Еще страшнее картина, нарисованная в конце романа Бесы» : в тело народа, страждущее и плененное, вселяются и уже вселились бесы. Имя им «легион» (как сказано в евангельском повествовании, в 8–ой главе Евангелия от Луки) : «Это — все язвы, все миазмы, вся нечистота, все бесы и все бесенята. накопившиеся в великом и милом нашем больном, в нашей России, за века, за века!»

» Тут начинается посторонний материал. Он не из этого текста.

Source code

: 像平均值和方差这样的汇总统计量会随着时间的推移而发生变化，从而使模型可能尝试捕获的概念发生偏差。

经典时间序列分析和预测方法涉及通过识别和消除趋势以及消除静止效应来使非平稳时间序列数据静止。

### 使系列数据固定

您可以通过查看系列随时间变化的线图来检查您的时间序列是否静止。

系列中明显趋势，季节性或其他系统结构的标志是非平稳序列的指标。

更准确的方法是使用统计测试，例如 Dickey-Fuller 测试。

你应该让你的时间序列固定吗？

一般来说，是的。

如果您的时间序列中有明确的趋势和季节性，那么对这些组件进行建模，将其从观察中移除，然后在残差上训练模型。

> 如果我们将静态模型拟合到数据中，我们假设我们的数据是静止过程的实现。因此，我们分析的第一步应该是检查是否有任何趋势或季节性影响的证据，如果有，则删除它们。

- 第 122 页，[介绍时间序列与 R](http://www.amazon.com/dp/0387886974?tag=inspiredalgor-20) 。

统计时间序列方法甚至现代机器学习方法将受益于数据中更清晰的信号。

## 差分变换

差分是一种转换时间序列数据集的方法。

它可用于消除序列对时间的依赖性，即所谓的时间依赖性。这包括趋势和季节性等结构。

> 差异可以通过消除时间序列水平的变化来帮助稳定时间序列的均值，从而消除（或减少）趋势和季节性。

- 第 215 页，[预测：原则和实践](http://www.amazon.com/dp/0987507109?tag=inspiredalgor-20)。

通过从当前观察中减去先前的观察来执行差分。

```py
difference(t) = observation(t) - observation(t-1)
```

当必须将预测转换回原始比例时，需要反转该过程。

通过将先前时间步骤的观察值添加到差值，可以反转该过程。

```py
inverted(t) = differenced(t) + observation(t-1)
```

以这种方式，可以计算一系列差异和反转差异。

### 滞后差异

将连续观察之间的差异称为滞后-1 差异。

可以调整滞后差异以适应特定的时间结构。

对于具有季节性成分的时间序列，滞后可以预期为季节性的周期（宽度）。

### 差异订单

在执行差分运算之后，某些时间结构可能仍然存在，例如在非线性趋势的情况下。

Картины разврата, падения, потери человеческого лица, сладострастия, преступлений и буйства изображены Достоевским в изобилии. «Подполье» человеческой души, могущее эту душу сделать отвратительной, также им нарисовано («Человек из подполья»). И мелкие разыгравшиеся «бесенята» — сладострастного самооплевания, крикливые кривляющиеся длинные «хвосты». почти «полчища» (так. напр., в «Идиоте») нахальных, суетливых, добровольно разыгрывающих из себя шутов, захлебывающихся, сюсюкающих приживальщиков, что толкаются среди его главных героев. Еще бесконечно страшнее убийство и духа и тела и уничтожение норм человеческого общежития, семьи и народа и отнятие всякой свободы у человека и убийство его нравственного лица, его личности в теории и в практике революции — учение Шигалеза, практика Петра Верховенского (Бакунин? Нечаев?). А пророческое видение грядущей русской революции — им, Достоевским, усмотренной, как страшная надвигающаяся реальность, и последующая победа ее, нами пережитая и переживаемая… И всё это — особенно в «Бесах» — не без участия соблазненных кругов народа.